Their emails over a three-day period last May claimed Denver-based Rentech, which licensed a system for turning natural gas into liquids, was poised to release new patented technology that would boost the stock price by 900%. As a result share trading rose 1600% and both men sold about 65,000 shares in Rentech - profiting by more than $28,000. They promoted the stock through websites Yahoo!, Raging Bull and Insidetheweb.com.
Technology law specialist Craig Horrocks from Clendon Feeney said the case highlighted New Zealand's lax legislation for internet fraud. He said the international perception of New Zealand's internet was the "wild west" with no rules or regulations.
He said New Zealand Stock Exchange-listed companies had an obligation to correct misinformation flooding chat channels and share table websites.
"We have got to grow up a bit. People see this issue as freedom from regulation. If the market is receiving a lot of rubbish then [companies] have got to make sure they make a response as they are the beneficiaries," Mr Horrocks said.
Two weeks ago the NZSE asked Fletcher Challenge group chief executive Michael Andrews to explain why Fletcher Forests stock had risen 14c to 80c in two days. Chat channels had been abuzz with postings from someone claiming to be in the know saying Norwegian company Norske Skog, which bought Fletcher Paper, was buying the Forests stock as well.
In a Securities Commission report released publicly this week it states the government department does not have the resources or procedures to test for substantial market abuse. "The presence of a more formalised and rigorous referral system will provide the first real opportunity.
"If our surveillance programme detects significant levels of abusive practices detrimental to the operation of the market the commission will consider recommending appropriate law reform," the report says.
Market manipulation is covered in legislation by most large countries such as the US and the UK. The Securities Commission admitted it did not cover market manipulation, such as exploiting share chat channels, through law and that its only avenues were through the Crimes Act and the Fair Trading Act. The Securities Commission report highlighted Australia's electronic surveillance system for insider trading and market manipulation - which detects unusual movements both across the market and by one or more broking firms.

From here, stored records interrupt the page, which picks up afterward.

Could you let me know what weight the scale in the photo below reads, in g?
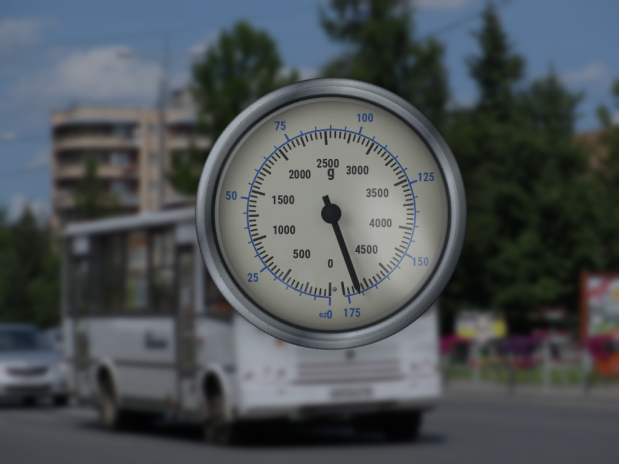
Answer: 4850 g
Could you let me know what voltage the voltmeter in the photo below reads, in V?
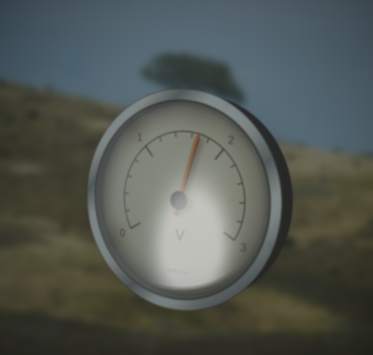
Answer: 1.7 V
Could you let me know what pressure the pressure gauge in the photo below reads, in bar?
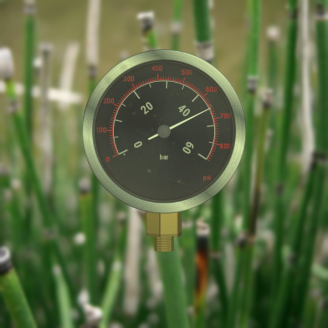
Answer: 45 bar
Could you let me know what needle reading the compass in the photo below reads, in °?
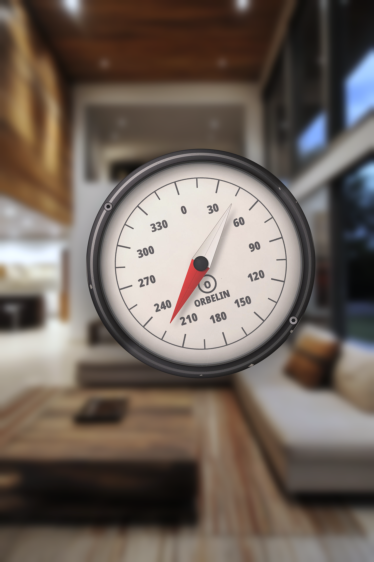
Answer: 225 °
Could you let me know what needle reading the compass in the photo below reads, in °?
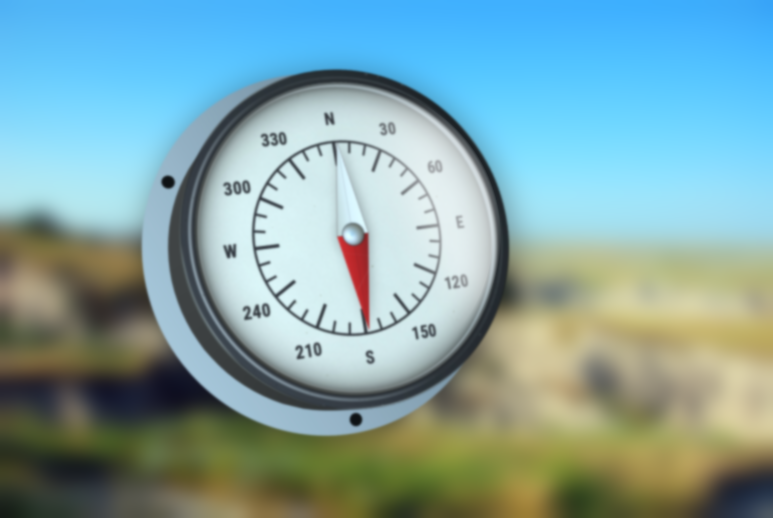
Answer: 180 °
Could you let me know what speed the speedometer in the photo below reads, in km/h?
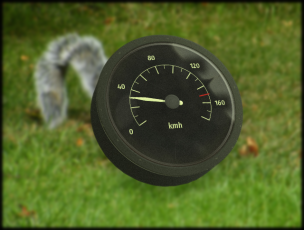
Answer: 30 km/h
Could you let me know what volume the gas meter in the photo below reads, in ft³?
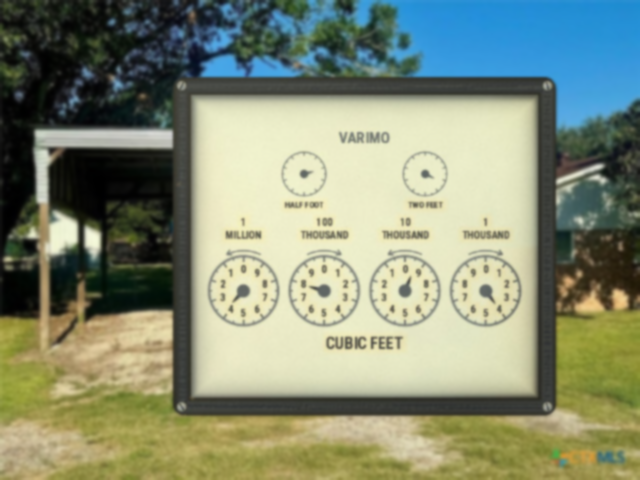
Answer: 379400 ft³
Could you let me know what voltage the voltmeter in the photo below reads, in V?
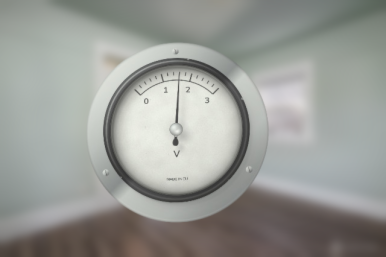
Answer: 1.6 V
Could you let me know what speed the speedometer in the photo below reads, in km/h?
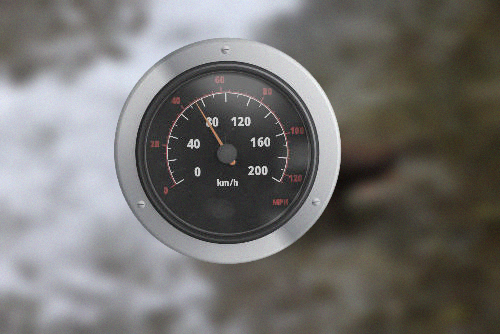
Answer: 75 km/h
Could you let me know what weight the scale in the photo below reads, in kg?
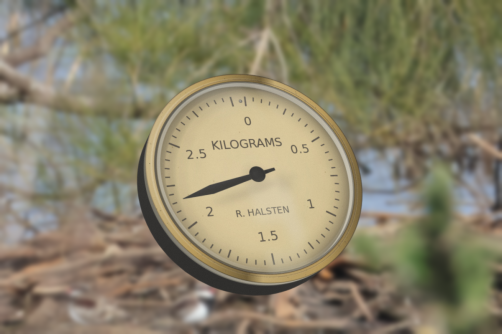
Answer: 2.15 kg
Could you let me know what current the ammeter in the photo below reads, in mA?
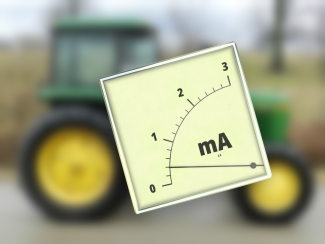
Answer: 0.4 mA
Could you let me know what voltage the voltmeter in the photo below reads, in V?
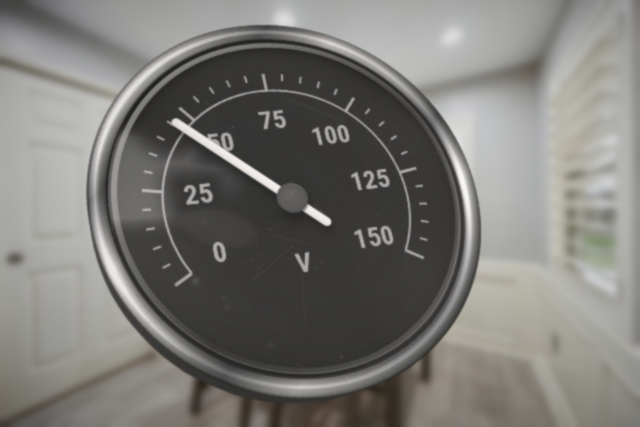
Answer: 45 V
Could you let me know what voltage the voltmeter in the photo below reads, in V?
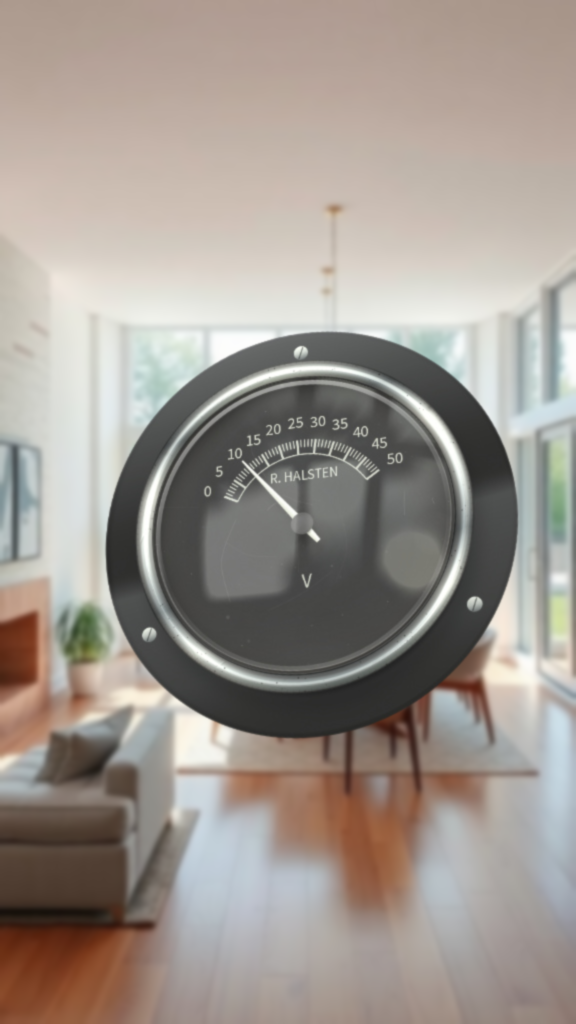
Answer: 10 V
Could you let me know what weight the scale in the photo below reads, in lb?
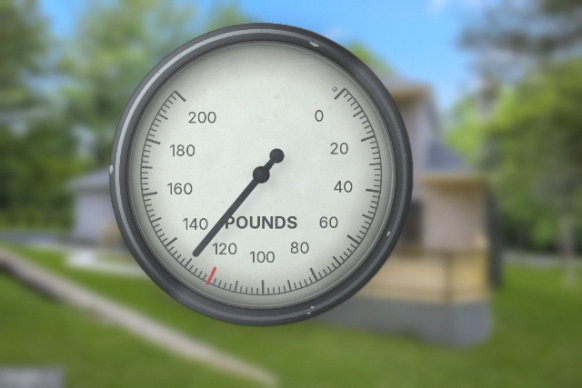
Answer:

Stagging shares and remaining undetected is not difficult to do through the internet if precautions are taken. Sending from a hotmail address using a cyber cafe or using anonymiser technology to remove an email header can easily be done here without detection.
Loughnan and Hourmouzis did not use their true identity when emailing and posting their claims, nor did they say they were selling Rentech shares. The SEC civil suit against the pair intends to bar them from future securities law violations and to have them give up profits allegedly made from their share sales in Rentech. The Australian Securities and Investment Commission has also filed its own criminal case against the pair.